While there isn’t a lot of empirical evidence to support the link between diet and tinnitus, many people report that they experience fewer tinnitus symptoms when they limit sodium, caffeine and alcohol. This is especially true for people with Ménière’s disease, a condition that causes episodes of tinnitus, hearing loss and balance problems.
In addition, eating a healthy, balanced diet can reduce hypertension and weight, increase blood flow, heighten energy levels and improve emotional well-being—all of which can help reduce tinnitus.
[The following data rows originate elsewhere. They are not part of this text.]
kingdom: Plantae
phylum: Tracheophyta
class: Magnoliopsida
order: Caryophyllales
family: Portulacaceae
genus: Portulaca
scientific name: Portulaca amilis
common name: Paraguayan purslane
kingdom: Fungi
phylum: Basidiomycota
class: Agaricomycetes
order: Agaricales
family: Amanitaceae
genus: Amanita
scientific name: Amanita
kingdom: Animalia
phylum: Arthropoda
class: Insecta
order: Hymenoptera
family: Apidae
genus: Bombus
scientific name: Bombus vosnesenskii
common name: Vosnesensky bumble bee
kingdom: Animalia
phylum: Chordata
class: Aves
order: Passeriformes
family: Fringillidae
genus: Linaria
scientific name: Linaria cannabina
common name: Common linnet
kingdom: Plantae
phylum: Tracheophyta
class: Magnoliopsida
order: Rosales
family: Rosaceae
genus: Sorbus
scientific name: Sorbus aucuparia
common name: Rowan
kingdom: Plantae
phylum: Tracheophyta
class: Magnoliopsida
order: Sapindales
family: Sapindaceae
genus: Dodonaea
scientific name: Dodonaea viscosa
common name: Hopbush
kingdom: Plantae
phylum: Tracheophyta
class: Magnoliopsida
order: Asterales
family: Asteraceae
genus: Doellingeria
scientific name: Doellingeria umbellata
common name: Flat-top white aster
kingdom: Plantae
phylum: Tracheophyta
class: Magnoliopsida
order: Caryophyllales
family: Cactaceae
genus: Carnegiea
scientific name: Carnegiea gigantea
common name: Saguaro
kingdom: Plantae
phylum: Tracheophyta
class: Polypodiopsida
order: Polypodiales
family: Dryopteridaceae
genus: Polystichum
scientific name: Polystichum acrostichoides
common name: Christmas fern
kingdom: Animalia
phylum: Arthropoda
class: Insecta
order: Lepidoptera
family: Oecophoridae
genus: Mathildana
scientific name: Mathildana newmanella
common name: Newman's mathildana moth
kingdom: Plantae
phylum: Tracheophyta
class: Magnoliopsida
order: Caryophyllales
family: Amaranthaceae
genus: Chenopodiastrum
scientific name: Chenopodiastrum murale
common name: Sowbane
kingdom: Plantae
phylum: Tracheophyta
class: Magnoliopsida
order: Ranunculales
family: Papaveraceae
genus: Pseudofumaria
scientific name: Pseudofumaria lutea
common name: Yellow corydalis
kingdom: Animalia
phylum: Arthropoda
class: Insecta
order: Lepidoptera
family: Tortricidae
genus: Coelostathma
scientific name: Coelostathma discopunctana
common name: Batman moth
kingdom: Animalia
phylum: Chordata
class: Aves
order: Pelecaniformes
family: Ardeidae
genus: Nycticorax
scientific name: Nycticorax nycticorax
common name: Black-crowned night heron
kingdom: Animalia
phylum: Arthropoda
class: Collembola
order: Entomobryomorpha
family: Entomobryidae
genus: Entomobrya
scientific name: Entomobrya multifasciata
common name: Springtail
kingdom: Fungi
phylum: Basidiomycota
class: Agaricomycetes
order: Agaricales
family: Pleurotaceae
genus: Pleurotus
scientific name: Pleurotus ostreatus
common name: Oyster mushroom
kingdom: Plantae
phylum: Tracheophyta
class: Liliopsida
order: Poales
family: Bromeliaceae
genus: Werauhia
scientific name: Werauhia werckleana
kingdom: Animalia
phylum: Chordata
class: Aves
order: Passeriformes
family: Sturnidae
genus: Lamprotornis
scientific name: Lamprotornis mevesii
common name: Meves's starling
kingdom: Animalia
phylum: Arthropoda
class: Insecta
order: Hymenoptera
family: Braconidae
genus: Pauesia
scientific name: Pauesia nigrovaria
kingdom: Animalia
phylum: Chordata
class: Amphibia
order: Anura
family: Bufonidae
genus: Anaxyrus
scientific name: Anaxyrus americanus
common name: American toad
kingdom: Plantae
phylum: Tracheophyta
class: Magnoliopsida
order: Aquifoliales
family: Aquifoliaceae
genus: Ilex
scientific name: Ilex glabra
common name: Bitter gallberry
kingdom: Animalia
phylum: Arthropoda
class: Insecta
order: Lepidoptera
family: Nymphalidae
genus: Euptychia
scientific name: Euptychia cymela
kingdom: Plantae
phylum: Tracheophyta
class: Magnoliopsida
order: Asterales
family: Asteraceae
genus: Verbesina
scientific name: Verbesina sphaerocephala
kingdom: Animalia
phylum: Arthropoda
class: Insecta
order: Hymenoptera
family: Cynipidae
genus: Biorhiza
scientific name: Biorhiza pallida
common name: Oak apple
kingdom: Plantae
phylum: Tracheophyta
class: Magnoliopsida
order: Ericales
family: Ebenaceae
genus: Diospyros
Research has linked tinnitus to higher levels of stress. Not only can stress contribute to tinnitus, but persistent tinnitus can exacerbate stress levels. This can lead to a vicious cycle where both tinnitus and stress increase over time.
To manage stress and therefore, tinnitus, we recommend:
Getting regular exercise is a great way to manage stress and reduce tinnitus. Practicing yoga at Laurel Grace Yoga in New Braunfels is a great way to combine exercise with mindfulness.
Mindfulness is a technique where you focus on physical sensations, sensory perceptions, emotional reactions and cognitive processes deliberately and without judgment. If you learn to practice mindfulness, you can make peace with your tinnitus so it becomes less bothersome.
It’s common for tinnitus to cause people to feel socially isolated, as they may feel as though nobody understands what they’re going through. Socializing with loved ones and communicating your struggles will enable them to provide support or at least a distraction. In addition, there are tinnitus support groups available that will help you feel less alone in your experience.
There are multiple types of therapies that can help provide relief from tinnitus:
According to one study, “Cognitive behavioral therapy (CBT) is a tinnitus treatment that addresses the affected individual’s reaction to tinnitus. It aims not to eliminate auditory perception as sound but to reduce or correct one’s negative response to tinnitus.”
Tinnitus Retraining Therapy
Tinnitus retraining therapy is another type of therapy that combines sound therapy/masking with teaching tools to help you ignore your tinnitus. Therefore, this type of therapy helps you habituate on both a conscious and subconscious level.